G.R. No. 203335: February 18 2014

Topic: Cybercrime Prevention Act of 2012

FACTS: On September 12, 2012, the Cybercrime Prevention Act of 2012 was approved. The law aimed to address legal issues concerning online interactions and the Internet in the Philippines. It penalizes illegal acts done via the Internet that were not covered by old laws. However, the act received criticisms for its provision criminalizing libel, which is perceived to be a curtailment of the freedom of expression. Hence, consolidated petitions were filed before the Supreme Court to question the constitutionality of several provisions of the act. Focusing on the libel aspect, petitioners claim that the libel provisions of the Revised Penal Code and, in effect, the libel provisions of the cybercrime law carry with them the requirement of “presumed malice” even when the latest jurisprudence already replaces it with the higher standard of “actual malice” as a basis for conviction. Petitioners argue that inferring “presumed malice” from the accused’s defamatory statement by virtue of Article 354 of the penal code infringes on the constitutionally guaranteed freedom of expression.
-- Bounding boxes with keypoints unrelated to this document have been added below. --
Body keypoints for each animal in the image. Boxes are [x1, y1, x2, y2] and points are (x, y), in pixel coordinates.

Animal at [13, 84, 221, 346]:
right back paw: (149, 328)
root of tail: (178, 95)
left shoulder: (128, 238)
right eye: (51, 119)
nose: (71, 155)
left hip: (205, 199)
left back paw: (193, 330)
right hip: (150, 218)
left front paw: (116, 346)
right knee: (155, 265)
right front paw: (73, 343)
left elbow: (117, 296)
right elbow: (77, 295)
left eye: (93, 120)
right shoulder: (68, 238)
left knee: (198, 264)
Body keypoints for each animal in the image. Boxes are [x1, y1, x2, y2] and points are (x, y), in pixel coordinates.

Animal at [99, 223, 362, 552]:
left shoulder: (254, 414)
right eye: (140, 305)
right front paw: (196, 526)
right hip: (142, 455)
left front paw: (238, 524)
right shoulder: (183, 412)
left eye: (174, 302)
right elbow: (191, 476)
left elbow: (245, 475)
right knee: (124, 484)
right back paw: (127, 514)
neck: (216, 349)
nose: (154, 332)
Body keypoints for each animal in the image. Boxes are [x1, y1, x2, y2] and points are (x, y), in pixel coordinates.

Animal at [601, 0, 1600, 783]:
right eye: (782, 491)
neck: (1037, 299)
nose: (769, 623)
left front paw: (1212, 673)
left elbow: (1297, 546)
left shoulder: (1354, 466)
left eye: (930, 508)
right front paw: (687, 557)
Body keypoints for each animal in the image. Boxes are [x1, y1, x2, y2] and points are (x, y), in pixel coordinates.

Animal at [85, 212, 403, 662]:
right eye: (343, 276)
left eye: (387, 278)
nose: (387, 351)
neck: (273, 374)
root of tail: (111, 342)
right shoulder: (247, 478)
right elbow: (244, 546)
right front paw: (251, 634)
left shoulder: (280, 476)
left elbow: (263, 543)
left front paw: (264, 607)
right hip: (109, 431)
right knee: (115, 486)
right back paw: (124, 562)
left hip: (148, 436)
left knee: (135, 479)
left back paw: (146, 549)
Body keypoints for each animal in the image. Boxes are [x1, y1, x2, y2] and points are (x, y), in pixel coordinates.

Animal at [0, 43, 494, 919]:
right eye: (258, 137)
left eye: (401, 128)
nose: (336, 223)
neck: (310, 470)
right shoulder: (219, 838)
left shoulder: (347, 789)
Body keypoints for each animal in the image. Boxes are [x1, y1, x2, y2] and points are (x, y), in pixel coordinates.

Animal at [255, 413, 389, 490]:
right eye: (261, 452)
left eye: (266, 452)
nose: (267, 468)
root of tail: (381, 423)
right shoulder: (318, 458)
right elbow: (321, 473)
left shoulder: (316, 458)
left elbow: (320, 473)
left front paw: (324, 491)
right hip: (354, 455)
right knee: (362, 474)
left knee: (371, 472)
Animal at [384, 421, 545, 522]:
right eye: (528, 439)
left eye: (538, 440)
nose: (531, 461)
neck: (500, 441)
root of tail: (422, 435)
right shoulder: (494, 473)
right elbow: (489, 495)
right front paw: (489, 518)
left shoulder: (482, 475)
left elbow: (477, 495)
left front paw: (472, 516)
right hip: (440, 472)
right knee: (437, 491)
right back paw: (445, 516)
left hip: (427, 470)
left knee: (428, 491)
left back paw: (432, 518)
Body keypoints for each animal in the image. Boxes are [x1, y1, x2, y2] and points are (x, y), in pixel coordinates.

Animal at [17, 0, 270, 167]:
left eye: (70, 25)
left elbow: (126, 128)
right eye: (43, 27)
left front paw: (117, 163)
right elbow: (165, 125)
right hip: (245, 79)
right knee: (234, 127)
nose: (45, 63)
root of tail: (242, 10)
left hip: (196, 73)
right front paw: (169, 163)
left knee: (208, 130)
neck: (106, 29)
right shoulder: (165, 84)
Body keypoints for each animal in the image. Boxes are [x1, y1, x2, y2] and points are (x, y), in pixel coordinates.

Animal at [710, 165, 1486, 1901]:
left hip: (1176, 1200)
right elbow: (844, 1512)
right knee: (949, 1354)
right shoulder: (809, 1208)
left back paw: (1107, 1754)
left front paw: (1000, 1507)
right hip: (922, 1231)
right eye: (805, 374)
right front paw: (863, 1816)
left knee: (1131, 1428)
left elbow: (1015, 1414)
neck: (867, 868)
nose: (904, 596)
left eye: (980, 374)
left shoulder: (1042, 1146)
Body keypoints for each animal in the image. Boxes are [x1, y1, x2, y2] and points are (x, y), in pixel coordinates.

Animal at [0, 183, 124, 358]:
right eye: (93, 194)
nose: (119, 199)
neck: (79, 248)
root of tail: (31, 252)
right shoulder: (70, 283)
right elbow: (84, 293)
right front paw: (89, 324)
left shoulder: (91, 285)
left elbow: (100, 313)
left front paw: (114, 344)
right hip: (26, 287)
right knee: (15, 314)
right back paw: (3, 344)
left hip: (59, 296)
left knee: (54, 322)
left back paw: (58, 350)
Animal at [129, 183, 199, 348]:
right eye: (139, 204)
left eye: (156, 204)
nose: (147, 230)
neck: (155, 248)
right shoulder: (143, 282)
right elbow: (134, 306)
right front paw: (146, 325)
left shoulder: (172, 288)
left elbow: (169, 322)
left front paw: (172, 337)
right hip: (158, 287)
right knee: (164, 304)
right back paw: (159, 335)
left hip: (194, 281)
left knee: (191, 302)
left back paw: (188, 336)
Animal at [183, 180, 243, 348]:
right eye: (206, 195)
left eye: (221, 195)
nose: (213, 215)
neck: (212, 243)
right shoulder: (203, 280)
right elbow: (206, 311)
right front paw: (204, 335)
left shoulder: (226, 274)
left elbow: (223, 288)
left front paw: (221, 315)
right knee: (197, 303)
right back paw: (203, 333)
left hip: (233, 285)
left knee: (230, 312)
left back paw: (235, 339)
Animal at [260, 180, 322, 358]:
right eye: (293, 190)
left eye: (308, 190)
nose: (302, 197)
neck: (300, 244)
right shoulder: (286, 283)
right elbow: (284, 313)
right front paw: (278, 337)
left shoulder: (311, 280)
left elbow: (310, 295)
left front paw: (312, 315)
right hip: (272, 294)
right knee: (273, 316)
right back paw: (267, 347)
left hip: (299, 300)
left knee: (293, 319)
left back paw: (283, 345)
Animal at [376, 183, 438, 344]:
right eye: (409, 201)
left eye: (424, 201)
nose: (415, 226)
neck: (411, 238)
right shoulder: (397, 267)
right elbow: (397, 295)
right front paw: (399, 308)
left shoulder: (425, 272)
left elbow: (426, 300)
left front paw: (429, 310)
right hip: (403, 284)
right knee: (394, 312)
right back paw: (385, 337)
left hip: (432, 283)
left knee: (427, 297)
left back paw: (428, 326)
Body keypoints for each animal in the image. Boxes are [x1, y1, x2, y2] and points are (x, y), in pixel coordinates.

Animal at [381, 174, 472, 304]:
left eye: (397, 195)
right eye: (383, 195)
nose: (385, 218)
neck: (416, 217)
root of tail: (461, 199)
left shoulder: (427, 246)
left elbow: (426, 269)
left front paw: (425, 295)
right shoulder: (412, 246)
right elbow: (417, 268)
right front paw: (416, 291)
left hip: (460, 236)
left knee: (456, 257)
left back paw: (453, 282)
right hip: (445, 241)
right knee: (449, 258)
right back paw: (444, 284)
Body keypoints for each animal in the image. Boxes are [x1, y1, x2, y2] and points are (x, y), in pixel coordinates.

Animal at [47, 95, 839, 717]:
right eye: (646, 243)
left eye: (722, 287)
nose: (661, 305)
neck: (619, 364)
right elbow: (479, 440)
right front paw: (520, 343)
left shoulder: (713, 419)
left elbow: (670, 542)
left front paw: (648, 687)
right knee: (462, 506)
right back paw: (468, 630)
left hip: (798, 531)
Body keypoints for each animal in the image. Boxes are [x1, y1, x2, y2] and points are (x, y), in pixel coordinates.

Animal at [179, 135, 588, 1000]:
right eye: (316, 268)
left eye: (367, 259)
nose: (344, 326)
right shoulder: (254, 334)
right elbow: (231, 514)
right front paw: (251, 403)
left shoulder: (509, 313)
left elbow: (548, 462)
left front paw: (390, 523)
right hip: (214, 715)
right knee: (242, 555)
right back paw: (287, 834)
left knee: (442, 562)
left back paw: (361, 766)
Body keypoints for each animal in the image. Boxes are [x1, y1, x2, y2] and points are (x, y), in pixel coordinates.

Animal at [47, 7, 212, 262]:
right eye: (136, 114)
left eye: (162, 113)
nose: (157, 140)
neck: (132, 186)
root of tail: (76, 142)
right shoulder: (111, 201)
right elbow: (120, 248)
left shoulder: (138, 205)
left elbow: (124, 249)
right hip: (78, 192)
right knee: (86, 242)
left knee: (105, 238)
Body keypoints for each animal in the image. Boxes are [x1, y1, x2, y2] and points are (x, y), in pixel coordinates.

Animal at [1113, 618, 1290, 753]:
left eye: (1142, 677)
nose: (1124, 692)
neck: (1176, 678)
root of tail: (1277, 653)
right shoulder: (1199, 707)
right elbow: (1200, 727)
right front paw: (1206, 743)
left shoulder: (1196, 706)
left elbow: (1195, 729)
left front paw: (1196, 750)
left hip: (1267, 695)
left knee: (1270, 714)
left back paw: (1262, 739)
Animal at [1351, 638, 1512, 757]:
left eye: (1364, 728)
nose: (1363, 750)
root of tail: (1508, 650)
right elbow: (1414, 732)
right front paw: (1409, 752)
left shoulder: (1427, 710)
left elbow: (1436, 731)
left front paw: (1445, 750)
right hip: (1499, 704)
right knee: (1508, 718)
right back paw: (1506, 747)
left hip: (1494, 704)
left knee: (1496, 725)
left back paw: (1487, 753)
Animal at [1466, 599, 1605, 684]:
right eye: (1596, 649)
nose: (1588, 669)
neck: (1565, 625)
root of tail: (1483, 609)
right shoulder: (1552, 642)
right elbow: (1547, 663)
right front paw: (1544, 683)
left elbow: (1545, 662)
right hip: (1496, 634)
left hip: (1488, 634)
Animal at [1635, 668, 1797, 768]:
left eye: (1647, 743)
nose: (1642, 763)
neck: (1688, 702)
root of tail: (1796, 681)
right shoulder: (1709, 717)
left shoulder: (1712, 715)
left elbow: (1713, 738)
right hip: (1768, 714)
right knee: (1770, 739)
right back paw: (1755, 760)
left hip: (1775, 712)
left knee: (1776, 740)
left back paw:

  1. Whether or not Section 4(c)(4) on Cyber-Libel, insofar as it penalizes the author of the libelous statement or article, is constitutional?


  1. Yes. Section 4(c)(4) on Cyber-Libel is constitutional. The Court ruled that Section 4(c)(4) penalizing online libel is valid and constitutional with respect to the original author of the post; but void and unconstitutional with respect to others who simply receive the post and react to it. It explained that libel is not a constitutionally protected speech and that the government has an obligation to protect private individuals from defamation. Indeed, cyberlibel is actually not a new crime since Article 353, in relation to Article 355 of the penal code, already punishes it. In effect, Section 4(c)(4) above merely affirms that online defamation constitutes “similar means” for committing libel. But the Courts acquiescence goes only insofar as the cybercrime law penalizes the author of the libelous statement or article. Cyberlibel brings with it certain intricacies, unheard of when the penal code provisions on libel were enacted. The culture associated with internet media is distinct from that of print.  The internet is characterized as encouraging a freewheeling, anything-goes writing style. In a sense, they are a world apart in terms of quickness of the readers reaction to defamatory statements posted in cyberspace, facilitated by one-click reply options offered by the networking site as well as by the speed with which such reactions are disseminated down the line to other internet users.